- Born: September 1989 (age 36) Manchester, England
- Years active: 2014–present
- Spouse: Freddie Waters ​(m. 2023)​
- Website: Official website

= Raine Allen-Miller =

British film director

Raine Allen-Miller (born September 1989) is a British film director and writer. She is known for her debut feature film Rye Lane (2023).

==Early life==
Born in Manchester, Allen-Miller spent her early childhood in Moss Side. She has two younger sisters and a younger brother. Her mother worked in prisons teaching art and created centres to support pupils excluded from schools. Her mother would frequently take her to Blockbuster, which fueled her love for films.

When she was 12 years old, Allen-Miller moved to Brixton, South London, with her father. Upon arriving in London, Allen-Miller's grandmother took her to Brixton Market to connect with her heritage and get "Jamaican spice or plantain or an Afro comb". Allen-Miller would put on one-man shows as a child, recreating the musical Annie for her family.

Allen-Miller attended the BRIT School in Croydon, where she studied art. She began her studies in Illustration at Camberwell College of Arts, but dropped out.

==Career==
Allen-Miller worked as an agent for artists and photographers, and then in art-buying and creative production. She left her job to form a creative duo with school friend and copywriter Lisa Turner-Wray, submitting portfolios to agencies and landing their first advertising gig with Anomaly in October 2014. This was followed by further gigs with Saatchi & Saatchi and Mother.

She directed her first music video for Salute's "Storm" in the aftermath of the 2016 EU referendum and made it a celebration of immigration. This was followed by Denai Moore's "Trickle" in 2017 as well as Allen-Miller's first short film Jerk in 2018, about an older man from the Windrush generation. She also worked on campaigns for ASOS, the Tate Modern, and Squarespace, and on a workshop for the Creative Circle Foundation. She was named a 2021 Screen International Star of Tomorrow.

Despite having mixed feelings on the genre, Allen-Miller's first feature film Rye Lane (2023) is a romantic comedy drama set in Peckham, south London. The project came about through Jerk, where she met the BBC Film producer Eva Yates. Yates then recommended Allen-Miller to be the director for writers Nathan Bryon and Tom Melia's screenplay, originally set in Camden. According to Allen-Miller, in addition to its two lead characters, Dom (David Jonsson) and Livewire Yas (Vivian Oparah), the film's setting should also be considered a character. She called it "a love letter to South London".

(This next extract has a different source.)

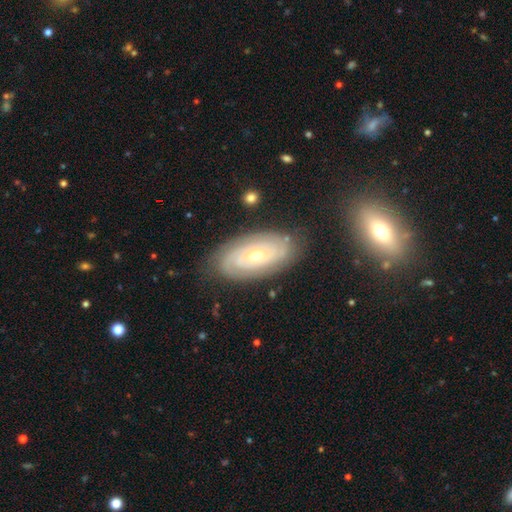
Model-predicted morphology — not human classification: Smooth or featured? Predicted: featured or disk (p=0.78). Edge-on disk? Predicted: no (p=0.93). Bar? Predicted: no (p=0.79). Spiral arms? Predicted: yes (p=0.88). Spiral winding? Predicted: tight (p=0.79). Spiral arm count? Predicted: can't tell (p=0.43). Bulge size? Predicted: moderate (p=0.49). Merging? Predicted: none (p=0.80).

"I know Peckham and Brixton so well that I had to shoot it there. I wanted to elevate these places and put them on a plinth. They have so much soul and depth. When we were filming, so many people came over and asked, 'You shooting EastEnders?’ They were so excited that we were there. That is one of the things I love about south London. You can be walking down Rye Lane and see someone carrying a trolley full of tins of beans with a dog just sitting there. It's that spirit."

The film opened at the 2023 Sundance Film Festival to critical acclaim. At the British Independent Film Awards 2023 the film was nominated for Best British Independent Film with Allen-Miller being nominated for Best Director. Actor Colin Firth has a cameo in the film. The film's production company Searchlight planned for a straight-to-streaming US release.

As of March 2023, Allen-Miller is writing another film and developing a television show. She has stated that she does not expect to return to the rom-com genre any time soon. She also has a heist film in development.

==Artistry==
Allen-Miller considers British director Steve McQueen to be her "biggest hero", and also mentioned Swedish director Roy Andersson as an influence of hers. In 2017, she said, "I am really inspired by Jean-Paul Goude, Guy Bourdin and interior design throughout history. Art department is something I find really interesting because I think you can tell a story with an environment." She considers Spike Lee and Martin Scorsese as prominent influences, as well as the films Beverly Hills Cop and Pretty Woman.

For her debut feature film, Rye Lane, Allen-Miller wanted the female lead to be funny, and the world to feel more elevated and dreamlike. She pulled a reference from the Channel 4 sitcom Peep Show when framing wide shots close to actors' faces without breaking the fourth wall, which cinematographer Olan Collardy called the "Peep shot".

==Personal life==
In December 2023, Allen-Miller married fellow filmmaker Freddie Waters at Lambeth Town Hall followed by a reception at the Camberwell Arms.